A team of Scottish FA staff from football development, along with President of the Scottish Amateur FA Graham Harkness, travelled across the Irish Sea last week to learn how the Football Association of Ireland (FAI) helps the grassroots game flourish.
The study trip – arranged by UEFA’s study group scheme – offered our Scottish FA delegation the opportunity to exchange ideas on how to develop the non-professional game.
“We took across a range of staff from regional managers to football development officers,” explained the Scottish FA’s head of regional development Andy Gould.
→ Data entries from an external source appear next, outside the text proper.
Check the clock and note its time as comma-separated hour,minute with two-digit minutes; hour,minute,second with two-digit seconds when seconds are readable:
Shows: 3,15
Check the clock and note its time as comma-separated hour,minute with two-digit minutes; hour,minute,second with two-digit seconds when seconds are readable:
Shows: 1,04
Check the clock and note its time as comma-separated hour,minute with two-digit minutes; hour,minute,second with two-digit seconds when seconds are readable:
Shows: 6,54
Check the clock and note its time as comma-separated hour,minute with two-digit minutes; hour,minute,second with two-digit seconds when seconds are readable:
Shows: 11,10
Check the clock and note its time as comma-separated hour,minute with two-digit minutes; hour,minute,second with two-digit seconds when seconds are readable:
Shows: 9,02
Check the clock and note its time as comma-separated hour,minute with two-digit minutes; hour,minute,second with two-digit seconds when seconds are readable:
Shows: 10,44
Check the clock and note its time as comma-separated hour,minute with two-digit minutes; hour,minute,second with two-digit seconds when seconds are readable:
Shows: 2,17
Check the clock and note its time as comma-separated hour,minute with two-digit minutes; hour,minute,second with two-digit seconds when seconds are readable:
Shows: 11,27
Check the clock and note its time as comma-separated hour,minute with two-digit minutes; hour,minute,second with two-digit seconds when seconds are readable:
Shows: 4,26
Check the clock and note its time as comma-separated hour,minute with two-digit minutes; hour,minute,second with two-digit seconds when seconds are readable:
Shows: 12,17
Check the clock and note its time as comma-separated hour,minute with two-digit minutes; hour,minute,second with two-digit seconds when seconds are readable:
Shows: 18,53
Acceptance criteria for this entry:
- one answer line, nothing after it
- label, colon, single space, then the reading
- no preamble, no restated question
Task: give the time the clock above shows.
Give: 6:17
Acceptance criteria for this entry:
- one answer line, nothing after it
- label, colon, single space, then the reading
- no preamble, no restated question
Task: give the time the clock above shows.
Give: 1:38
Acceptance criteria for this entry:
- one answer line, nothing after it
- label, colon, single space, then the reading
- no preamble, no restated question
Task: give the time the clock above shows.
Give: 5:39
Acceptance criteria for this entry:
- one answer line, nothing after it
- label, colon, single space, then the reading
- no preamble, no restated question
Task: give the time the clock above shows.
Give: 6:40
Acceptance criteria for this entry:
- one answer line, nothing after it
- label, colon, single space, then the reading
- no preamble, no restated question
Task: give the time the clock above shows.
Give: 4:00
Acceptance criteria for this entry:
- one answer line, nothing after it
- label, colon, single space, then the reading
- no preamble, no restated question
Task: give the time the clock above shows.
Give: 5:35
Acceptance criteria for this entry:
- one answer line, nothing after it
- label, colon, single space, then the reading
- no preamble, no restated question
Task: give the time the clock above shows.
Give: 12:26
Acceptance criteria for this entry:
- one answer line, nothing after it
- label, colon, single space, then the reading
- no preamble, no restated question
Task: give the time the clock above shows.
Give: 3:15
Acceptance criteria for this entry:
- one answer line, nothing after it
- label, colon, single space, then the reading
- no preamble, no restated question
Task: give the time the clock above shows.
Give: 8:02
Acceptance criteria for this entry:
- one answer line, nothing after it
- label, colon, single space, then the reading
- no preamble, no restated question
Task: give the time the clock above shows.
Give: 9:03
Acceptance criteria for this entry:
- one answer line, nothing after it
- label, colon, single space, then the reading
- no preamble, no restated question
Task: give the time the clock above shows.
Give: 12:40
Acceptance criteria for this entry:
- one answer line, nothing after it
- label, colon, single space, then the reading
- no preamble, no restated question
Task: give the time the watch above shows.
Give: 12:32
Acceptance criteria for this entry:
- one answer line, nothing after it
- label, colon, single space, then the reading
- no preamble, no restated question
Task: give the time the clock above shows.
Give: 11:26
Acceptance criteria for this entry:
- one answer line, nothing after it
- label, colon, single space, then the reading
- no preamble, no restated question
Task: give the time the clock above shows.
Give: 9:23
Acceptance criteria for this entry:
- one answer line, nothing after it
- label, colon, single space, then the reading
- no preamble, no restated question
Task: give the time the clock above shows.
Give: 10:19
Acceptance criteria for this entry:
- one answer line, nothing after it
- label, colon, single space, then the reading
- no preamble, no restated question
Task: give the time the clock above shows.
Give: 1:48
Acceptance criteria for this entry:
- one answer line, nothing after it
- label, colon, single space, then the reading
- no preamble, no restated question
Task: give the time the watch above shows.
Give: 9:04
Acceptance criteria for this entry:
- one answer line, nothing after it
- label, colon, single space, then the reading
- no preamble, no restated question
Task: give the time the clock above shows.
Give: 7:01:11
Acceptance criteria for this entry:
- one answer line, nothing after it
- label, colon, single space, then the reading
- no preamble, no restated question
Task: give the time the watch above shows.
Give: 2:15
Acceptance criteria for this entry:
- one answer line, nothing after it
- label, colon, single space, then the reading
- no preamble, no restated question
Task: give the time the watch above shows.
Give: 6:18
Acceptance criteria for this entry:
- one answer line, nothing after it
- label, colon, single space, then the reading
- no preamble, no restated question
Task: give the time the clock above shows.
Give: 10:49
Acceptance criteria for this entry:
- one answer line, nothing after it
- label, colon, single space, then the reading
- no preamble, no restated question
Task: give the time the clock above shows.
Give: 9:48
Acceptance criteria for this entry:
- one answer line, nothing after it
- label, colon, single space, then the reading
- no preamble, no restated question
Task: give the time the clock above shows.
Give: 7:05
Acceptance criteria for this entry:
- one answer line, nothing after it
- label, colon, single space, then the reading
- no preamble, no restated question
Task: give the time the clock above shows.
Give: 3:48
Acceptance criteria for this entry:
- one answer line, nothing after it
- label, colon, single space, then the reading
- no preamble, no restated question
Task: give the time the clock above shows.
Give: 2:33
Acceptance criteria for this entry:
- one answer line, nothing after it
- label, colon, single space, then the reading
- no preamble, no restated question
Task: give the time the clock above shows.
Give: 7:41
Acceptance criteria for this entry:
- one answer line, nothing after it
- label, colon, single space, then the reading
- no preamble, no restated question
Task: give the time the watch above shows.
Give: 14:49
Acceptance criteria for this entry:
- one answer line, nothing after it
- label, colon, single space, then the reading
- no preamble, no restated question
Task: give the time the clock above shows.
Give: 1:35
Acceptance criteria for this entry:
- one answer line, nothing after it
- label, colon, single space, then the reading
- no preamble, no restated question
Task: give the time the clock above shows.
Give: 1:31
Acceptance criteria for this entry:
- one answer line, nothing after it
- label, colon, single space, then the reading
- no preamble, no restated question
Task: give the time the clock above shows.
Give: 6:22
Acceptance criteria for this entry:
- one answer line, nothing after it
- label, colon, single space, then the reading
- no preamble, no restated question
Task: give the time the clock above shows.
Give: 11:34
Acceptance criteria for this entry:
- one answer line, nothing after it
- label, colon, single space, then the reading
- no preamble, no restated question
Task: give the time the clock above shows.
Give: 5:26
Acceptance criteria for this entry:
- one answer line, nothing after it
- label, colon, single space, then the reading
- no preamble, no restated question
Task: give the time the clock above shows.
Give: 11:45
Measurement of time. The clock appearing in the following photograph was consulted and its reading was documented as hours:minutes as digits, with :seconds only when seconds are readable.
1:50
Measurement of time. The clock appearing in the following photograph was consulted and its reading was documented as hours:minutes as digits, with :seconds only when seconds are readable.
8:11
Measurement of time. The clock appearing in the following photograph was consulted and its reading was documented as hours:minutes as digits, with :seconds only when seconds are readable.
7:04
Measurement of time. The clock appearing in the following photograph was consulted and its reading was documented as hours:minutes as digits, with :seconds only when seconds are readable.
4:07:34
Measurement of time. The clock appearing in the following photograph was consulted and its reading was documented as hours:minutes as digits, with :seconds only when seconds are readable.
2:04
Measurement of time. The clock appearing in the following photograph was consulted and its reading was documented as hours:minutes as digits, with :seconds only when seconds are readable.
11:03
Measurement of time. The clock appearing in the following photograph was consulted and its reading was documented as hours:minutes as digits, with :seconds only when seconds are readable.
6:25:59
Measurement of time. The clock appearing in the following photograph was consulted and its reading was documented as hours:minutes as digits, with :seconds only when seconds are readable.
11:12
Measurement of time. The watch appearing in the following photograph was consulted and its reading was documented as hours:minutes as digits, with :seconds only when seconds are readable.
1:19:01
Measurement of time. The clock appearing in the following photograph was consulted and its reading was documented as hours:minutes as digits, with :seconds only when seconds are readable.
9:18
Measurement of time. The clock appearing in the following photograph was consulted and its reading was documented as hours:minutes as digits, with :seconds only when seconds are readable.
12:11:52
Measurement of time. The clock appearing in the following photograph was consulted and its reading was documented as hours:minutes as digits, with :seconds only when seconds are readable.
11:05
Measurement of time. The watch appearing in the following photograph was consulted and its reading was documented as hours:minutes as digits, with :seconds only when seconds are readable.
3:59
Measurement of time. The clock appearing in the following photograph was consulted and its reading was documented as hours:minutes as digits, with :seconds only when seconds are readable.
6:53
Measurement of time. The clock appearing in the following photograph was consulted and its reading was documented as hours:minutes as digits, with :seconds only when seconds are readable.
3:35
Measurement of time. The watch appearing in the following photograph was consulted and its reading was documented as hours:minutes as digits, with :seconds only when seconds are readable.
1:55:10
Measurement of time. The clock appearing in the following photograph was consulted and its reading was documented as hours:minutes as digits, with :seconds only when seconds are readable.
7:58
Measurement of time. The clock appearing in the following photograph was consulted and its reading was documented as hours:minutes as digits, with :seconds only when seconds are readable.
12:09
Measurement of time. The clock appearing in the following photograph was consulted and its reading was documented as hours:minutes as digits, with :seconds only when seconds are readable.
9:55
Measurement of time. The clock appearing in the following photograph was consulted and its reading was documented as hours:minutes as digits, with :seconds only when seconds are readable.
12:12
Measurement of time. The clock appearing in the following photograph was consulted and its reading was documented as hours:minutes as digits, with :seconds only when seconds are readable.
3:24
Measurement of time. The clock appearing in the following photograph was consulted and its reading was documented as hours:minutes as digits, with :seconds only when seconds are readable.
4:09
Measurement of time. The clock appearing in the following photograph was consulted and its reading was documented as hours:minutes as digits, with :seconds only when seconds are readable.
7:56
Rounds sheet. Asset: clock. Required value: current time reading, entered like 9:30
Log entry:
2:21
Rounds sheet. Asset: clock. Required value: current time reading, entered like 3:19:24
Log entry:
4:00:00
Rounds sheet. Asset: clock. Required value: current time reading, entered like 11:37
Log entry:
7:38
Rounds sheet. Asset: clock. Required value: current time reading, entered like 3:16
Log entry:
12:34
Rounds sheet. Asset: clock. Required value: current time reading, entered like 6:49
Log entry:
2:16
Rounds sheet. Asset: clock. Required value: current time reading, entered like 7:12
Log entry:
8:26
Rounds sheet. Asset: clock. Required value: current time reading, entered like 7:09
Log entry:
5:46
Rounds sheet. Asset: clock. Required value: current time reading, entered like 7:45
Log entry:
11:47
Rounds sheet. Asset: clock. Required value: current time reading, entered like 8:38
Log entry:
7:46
“We were able to see and hear about a range of projects that the FAI deliver, ranging from girl's football programmes, intercultural programmes, employment training initiatives for coaches, to developing volunteers and coaches in the game and providing diversionary football for young players living in urban communities.
“We also visited the national stadium, the Aviva stadium.”
Drawing comparisons with the way in which grassroots football in Scotland is developed, Andy said our Irish counterparts adopted a similar outlook.
“The FAI has a similar philosophy to our own, whereby the volunteers and coaches are critical to the success of any grassroots programme and that football should be available for everyone to play,” he said.
“They provide a range of support to develop coaches in order to provide quality football opportunities for all ages and abilities of players.”
Summing up the trip, Andy said: “The Irish were extremely friendly and provided a warm welcome ensuring our stay in Dublin was both educational and informative. We even managed a game of football against Macedonia!”
No trip including characters such as Andy Gilchrist and Dave McCardle would be without its fair share of laughs.
In one comical scenario at Dublin Airport, Andy explained: “Gavin Tinley and Stuart Smith managed to exit the airport through the wrong door, just before departure gates, and found they were unable to get back in the building.
"After a great deal of fuss we did manage to get our colleagues back before we took off.”